Nah. ZFS doesn’t do this sort of trick.
WHS is a modified Win2k3 Server with some extra bits to do the storage-fu. You don’t get one big filesystem, you get one filesystem (plus one for the OS) per physical disk and it keeps track of where it’s stashed the files by maintaining what sound like symlinks (they call them “tombstones”, which is very encouraging) on the “primary” disk.
The “tombstones” can be rebuilt if the primary disk fails, and if one of the other disks fail you only lose whatever data was on there and not duplicated.
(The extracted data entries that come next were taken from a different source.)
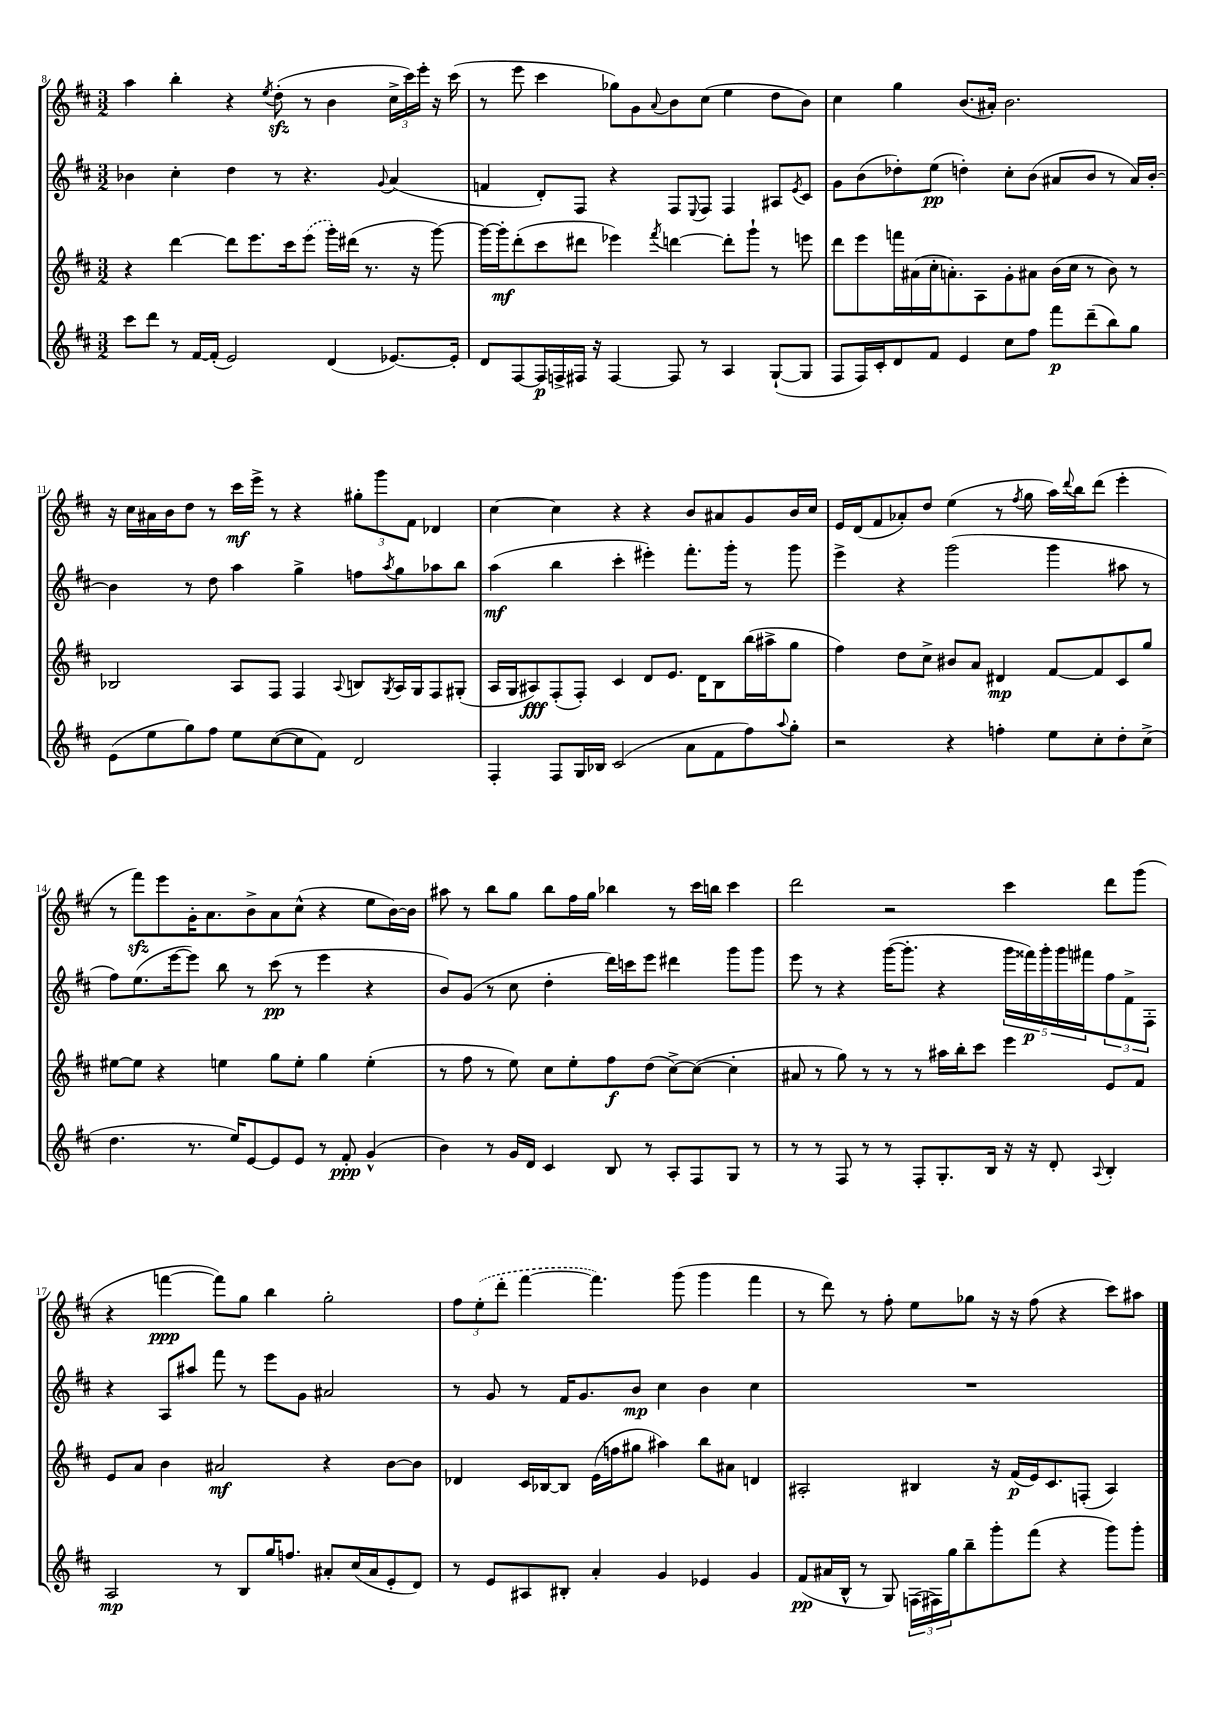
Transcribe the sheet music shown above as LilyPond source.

<<
\new StaffGroup <<
\new Staff = "s0" {
    \clef treble \key d \major \numericTimeSignature \time 3/2
    a''4 b''4-. r4 \acciaccatura { e''8 } d''8-.\sfz( r8 b'4 \tuplet 3/2 { cis''16-> cis'''16) e'''16-. } r16 cis'''16( |
    r8 e'''8 cis'''4 ges''8) g'8 \appoggiatura { a'8 } b'8 cis''8( e''4 d''8 b'8) |
    cis''4 g''4 b'8.( ais'16-.) b'2. |
    r16 cis''16 ais'16 b'16 d''8 r8 cis'''16\mf e'''16-> r8 r4 \tuplet 3/2 { gis''8-. g'''8 fis'8 } des'4 |
    cis''4~ cis''4 r4 r4 b'8 ais'8 g'8 b'16 cis''16 |
    e'16 d'16( fis'8 aes'8-.) d''8 e''4( r8 \acciaccatura { fis''8 } g''8 a''16) \appoggiatura { d'''8 } b''16 d'''8( e'''4-. |
    r8 fis'''8\sfz) e'''8 g'16-. a'8. b'8-> a'8 cis''8-^( r4 e''8 b'16~) b'16 |
    ais''8 r8 b''8 g''8 b''8 fis''16 g''16 bes''4 r8 cis'''16 b''16 cis'''4 |
    d'''2 r2 cis'''4 d'''8 g'''8( |
    r4 f'''4~\ppp f'''8) g''8 b''4 g''2-. |
    \tuplet 3/2 { fis''8 \once \slurDashed e''8-.( d'''8-. } fis'''4~ fis'''4.) g'''8( g'''4 fis'''4 |
    r8 d'''8) r8 fis''8-. e''8 ges''8 r16 r16 fis''8( r4 cis'''8) ais''8 \bar "|." |
}
\new Staff = "s1" {
    \clef treble \key d \major \numericTimeSignature \time 3/2
    bes'4 cis''4-. d''4 r8 r4. \appoggiatura { g'8 } a'4( |
    f'4 d'8-.) fis8 r4 fis8 \appoggiatura { e8 } fis8 fis4 ais8 \acciaccatura { e'8 } cis'8 |
    g'8 b'8( des''8-.) e''8\pp( d''4-.) cis''8-. b'8( ais'8 b'8 r8 ais'16) b'16~-. |
    b'4 r8 d''8 a''4 g''4-> f''8 \acciaccatura { a''8 } g''8 aes''8 b''8 |
    a''4\mf( b''4 cis'''4-. eis'''4-.) fis'''8.-. g'''16-. r8 g'''8 |
    e'''4-> r4 g'''2( g'''4 ais''8 r8 |
    fis''8) e''8.( e'''16~ e'''8) b''8 r8 cis'''8\pp( r8 e'''4 r4 |
    b'8) g'8( r8 cis''8 d''4-. d'''16) c'''16 e'''8 dis'''4 g'''8 g'''8 |
    e'''8 r8 r4 g'''16~( g'''8.-. r4 \tuplet 5/4 { g'''16 fisis'''16\p) g'''16-. g'''16 fis'''16 } \tuplet 3/2 { fis''8 fis'8-> fis8-. } |
    r4 a8 ais''8 fis'''8 r8 e'''8 g'8 ais'2 |
    r8 g'8 r8 fis'16 g'8. b'8\mp cis''4 b'4 cis''4 |
    R1. \bar "|." |
}
\new Staff = "s2" {
    \clef treble \key d \major \numericTimeSignature \time 3/2
    r4 d'''4~ d'''8 e'''8. cis'''16 \once \slurDashed e'''8( g'''16-.) dis'''16( r8. r16 g'''8~) |
    g'''16~ g'''16-.\mf d'''8-.( cis'''8 dis'''8 ees'''4) \acciaccatura { fis'''8 } d'''4~ d'''8-. g'''8-! r8 e'''8 |
    d'''8 e'''8 f'''16 ais'16( cis''16-. a'8.-.) a8 g'8-. ais'8 b'16( cis''16 r8 b'8) r8 |
    bes2 a8 fis8 fis4 \appoggiatura { a8 } b8 \acciaccatura { g8 } a16 g16 fis8 gis8-.( |
    a16 g16 ais8\fff) fis8-.( fis8-.) cis'4 d'8 e'8. d'16 b8 b''16( ais''16-> g''8 |
    fis''4) d''8 cis''8-> bis'8 a'8 dis'4\mp fis'8~ fis'8 cis'8 g''8 |
    eis''8~ eis''8 r4 e''4 g''8 e''8-. g''4 e''4-.( |
    r8 fis''8 r8 e''8) cis''8 e''8-. fis''8\f d''8( cis''8~->) cis''8~( cis''4-. |
    ais'8 r8 g''8) r8 r8 r8 ais''16 b''16-. cis'''8 e'''4 e'8 fis'8 |
    e'8 a'8 b'4 ais'2\mf r4 b'8~ b'8 |
    des'4 cis'16 bes16~ bes8 e'16( f''16 gis''8 ais''4) b''8 ais'8 d'4 |
    ais2-. bis4 r16 fis'16\p( e'16) cis'8. f8-.( ais4) \bar "|." |
}
\new Staff = "s3" {
    \clef treble \key d \major \numericTimeSignature \time 3/2
    cis'''8 d'''8 r8 fis'16~ fis'16-.( e'2) d'4( ees'8.~) ees'16-. |
    d'8 fis8~ fis16\p f16-> fis16 r16 fis4~ fis8 r8 a4 g8~-!( g8 |
    fis8 fis16) cis'16-. d'8 fis'8 e'4 cis''8 fis''8 fis'''8\p d'''8--( b''8) g''8 |
    e'8( e''8 g''8) fis''8 e''8 cis''8~( cis''8 fis'8) d'2 |
    fis4-. fis8 g16 bes16 cis'2( a'8 fis'8 fis''8) \appoggiatura { a''8 } g''8-. |
    r2 r4 f''4-. e''8 cis''8-. d''8-. cis''8->( |
    d''4. r8. e''16) e'8~ e'8 e'8 r8 fis'8-.\ppp g'4-^( |
    b'4) r8 g'16 d'16 cis'4 b8 r8 a8-. fis8 g8 r8 |
    r8 r8 fis8 r8 r8 fis8-. g8.-. b16 r16 r16 d'8-. \appoggiatura { a8 } b4-. |
    a2\mp r8 b8 g''16 f''8. ais'8-. cis''16( ais'16 e'8-. d'8) |
    r8 e'8 ais8 bis8-. a'4-. g'4 ees'4 g'4 |
    fis'8\pp( ais'16 b16-^ r8 g8) \tuplet 3/2 { f16( fis16) g''16 } b''8-- g'''8-. fis'''8( r4 g'''8) g'''8-. \bar "|." |
}
>>
>>
\layout { \context { \Score currentBarNumber = #8 } }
It’s a bit of a bodge job though and relies on you never accessing data directly, always going through the network-share layer (i.e., use the UNC paths, not the drive letters) even when you’re directly manipulating stuff on the machine.
ZFS does do some tricks with duplcation but that’s within a single filesystem and with no guarantee of the data going to different physical disks. It’s more about guarding against disk blocks going bad than anything else.
Anthony: While ZFS will let you keep multiple copies of the same file, if you lose an entire vdev your pool is toast.
Western Digital 1TB disks $215/each @ iStore on Lonsale St. Recent price surveying shows this place to be The Cheapest In Melbourne.
However, why not just buy 3 x 750 and do a RAIDZ? Same price, y’know. Actually, you might find 4 x 750 for the same price. The difference in power consumption is trival.
Oh, and how do you boot your not-mirrored machine after disk0 fails?
Yeah, I figured the disks would be available cheaper than that.
When the boot disk dies, you get a new one and do a “recovery reinstall” from the OS media. That reinstalls the OS and then reconstructs its idea of where the data actually is. Not as good as a mirrored boot disk, but the goal isn’t maximum availability, it’s to have the data survive so it’s not a trade-off that bothers me (much).
I haven’t made a firm decision yet, but I do want to at least eval WHS. From reading up on it, it looks like it makes more efficient use of disk than even RAIDZ can, simply because it has that very granular redundancy going on. Most of what I’m storing doesn’t need duplication or even recoverability in the face of a disk dying, it’s just random video I’ll probably never watch a second time.
FreeBSD can boot from ZFS! Which is actually better than Solaris can manage.
Me, what I have is a 3×500 Linux setup with a 3-way mirror for boot and RAID-5 for the rest.
Dave: Well, SXCE can boot from ZFS, and Solarus 10u6 will be able to boot from ZFS, and I know which one I’d want to back in a stability fight.
Frankly, that recovery strategy gives me the creeps. Disk is cheaper than time, effort and lost data. Still, can’t hurt to give anything a try, and it’s pretty easy to yank a power corder and zorch the contents of a disk to approximate a failure.